*Objective*: Reproduce the following material line for line, omitting any images.

*Dataset excerpts*:
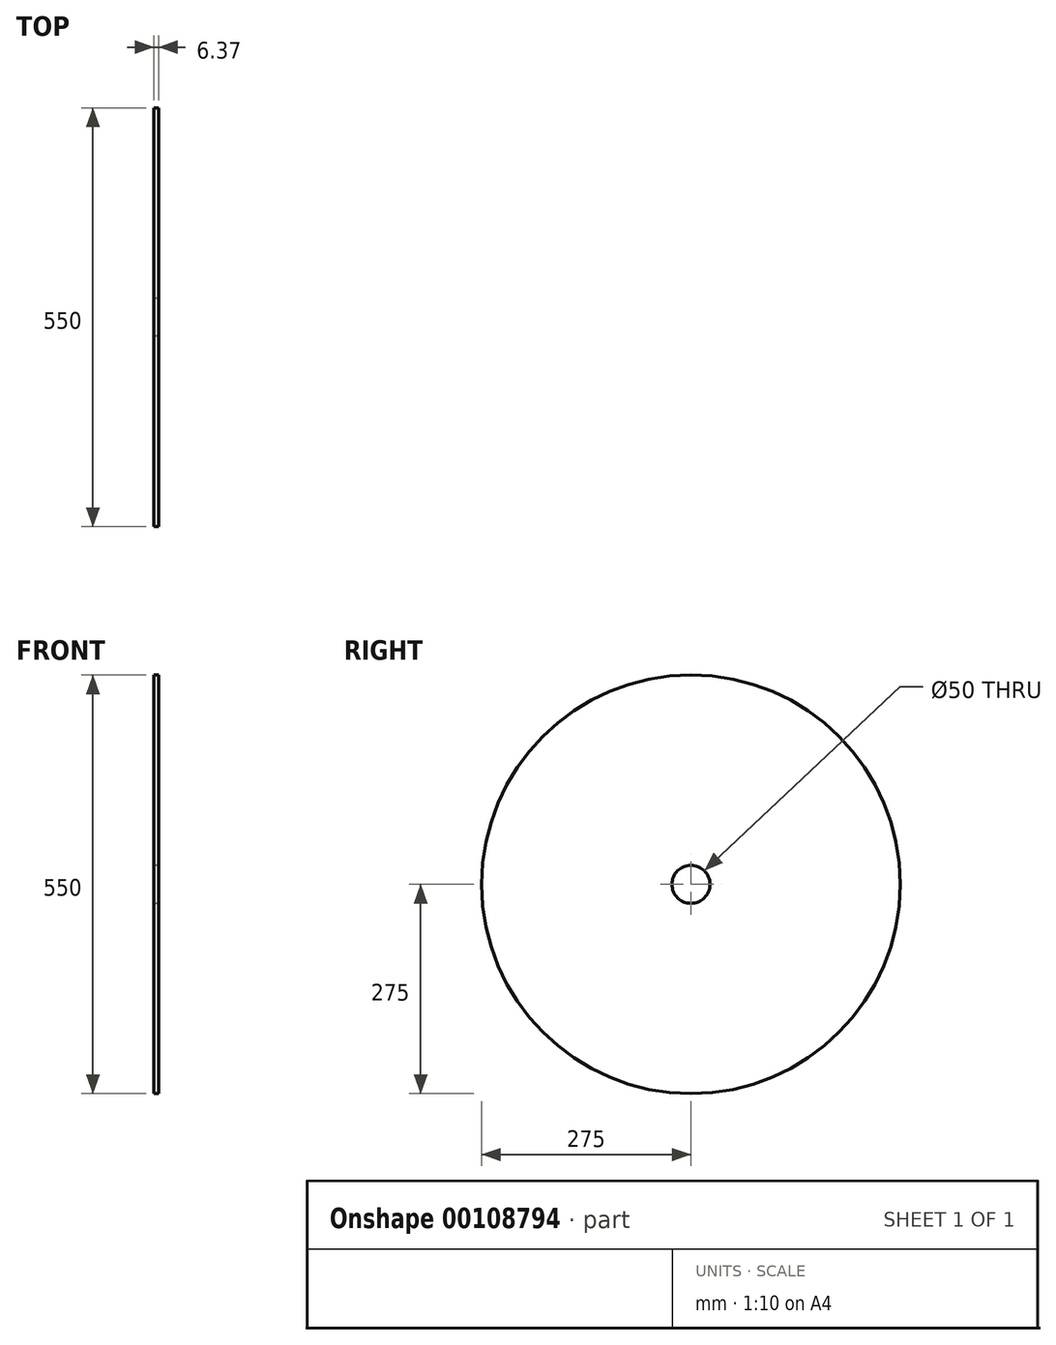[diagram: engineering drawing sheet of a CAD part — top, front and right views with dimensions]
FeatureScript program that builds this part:
annotation { "Feature Type Name" : "Feature", "Feature Type Description" : "" }
export const myFeature = defineFeature(function(context is Context, id is Id, definition is map)
    precondition{}
    {
        {
            var Q0;
            Q0=qCreatedBy(makeId("Front.planeOp"),FACE);
            var sketch = newSketch(context, id + "F0", { "sketchPlane" : qUnion([Q0])});
            skLineSegment(sketch, "E0", {"start": v(0, 25) * mm, "end": v(0, 275) * mm});
            skLineSegment(sketch, "E1", {"start": v(0, 275) * mm, "end": v(6.37, 275) * mm});
            skLineSegment(sketch, "E2", {"start": v(6.37, 275) * mm, "end": v(6.37, 25) * mm});
            skLineSegment(sketch, "E3", {"start": v(6.37, 25) * mm, "end": v(0, 25) * mm});
            skLineSegment(sketch, "E4", {"start": v(-215.6, 0) * mm, "end": v(244.9, 0) * mm, "construction": true});
            skLineSegment(sketch, "E5", {"start": v(6.37, 25) * mm, "end": v(6.37, 0) * mm});
            skLineSegment(sketch, "E6", {"start": v(6.37, 0) * mm, "end": v(0, 0) * mm});
            skLineSegment(sketch, "E7", {"start": v(0, 0) * mm, "end": v(0, 25) * mm});
            skLineSegment(sketch, "E8", {"start": v(6.37, 275) * mm, "end": v(15.65, 275) * mm});
            skLineSegment(sketch, "E9", {"start": v(15.65, 275) * mm, "end": v(14.65, 272.48) * mm});
            skSolve(sketch);
        }
        {
            var Q0;
            Q0=makeQuery(id+"F0.imprint","IMPRINT",FACE,{"disambiguationData":[TD([[makeQuery(id+"F0.imprint","IMPRINT",EDGE,{"derivedFrom":sQuery(id+"F0.wireOp",EDGE,"E0")}),-1.0]])]});
            var Q1;
            Q1=sQuery(id+"F0.wireOp",EDGE,"E4");
            revolve(context, id + "F1", {"entities" : qUnion([Q0]), "axis" : qUnion([Q1]), "revolveType" : RevolveType.FULL});
        }
    });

*Reply to the exercise*:
[diagram: engineering drawing sheet of a CAD part — top, front and right views with dimensions]
FeatureScript program that builds this part:
annotation { "Feature Type Name" : "Feature", "Feature Type Description" : "" }
export const myFeature = defineFeature(function(context is Context, id is Id, definition is map)
    precondition{}
    {
        {
            var Q0;
            Q0=qCreatedBy(makeId("Front.planeOp"),FACE);
            var sketch = newSketch(context, id + "F0", { "sketchPlane" : qUnion([Q0])});
            skLineSegment(sketch, "E0", {"start": v(0, 25) * mm, "end": v(0, 275) * mm});
            skLineSegment(sketch, "E1", {"start": v(0, 275) * mm, "end": v(6.37, 275) * mm});
            skLineSegment(sketch, "E2", {"start": v(6.37, 275) * mm, "end": v(6.37, 25) * mm});
            skLineSegment(sketch, "E3", {"start": v(6.37, 25) * mm, "end": v(0, 25) * mm});
            skLineSegment(sketch, "E4", {"start": v(-215.6, 0) * mm, "end": v(244.9, 0) * mm, "construction": true});
            skLineSegment(sketch, "E5", {"start": v(6.37, 25) * mm, "end": v(6.37, 0) * mm});
            skLineSegment(sketch, "E6", {"start": v(6.37, 0) * mm, "end": v(0, 0) * mm});
            skLineSegment(sketch, "E7", {"start": v(0, 0) * mm, "end": v(0, 25) * mm});
            skLineSegment(sketch, "E8", {"start": v(6.37, 275) * mm, "end": v(15.65, 275) * mm});
            skLineSegment(sketch, "E9", {"start": v(15.65, 275) * mm, "end": v(14.65, 272.48) * mm});
            skSolve(sketch);
        }
        {
            var Q0;
            Q0=makeQuery(id+"F0.imprint","IMPRINT",FACE,{"disambiguationData":[TD([[makeQuery(id+"F0.imprint","IMPRINT",EDGE,{"derivedFrom":sQuery(id+"F0.wireOp",EDGE,"E0")}),-1.0]])]});
            var Q1;
            Q1=sQuery(id+"F0.wireOp",EDGE,"E4");
            revolve(context, id + "F1", {"entities" : qUnion([Q0]), "axis" : qUnion([Q1]), "revolveType" : RevolveType.FULL});
        }
    });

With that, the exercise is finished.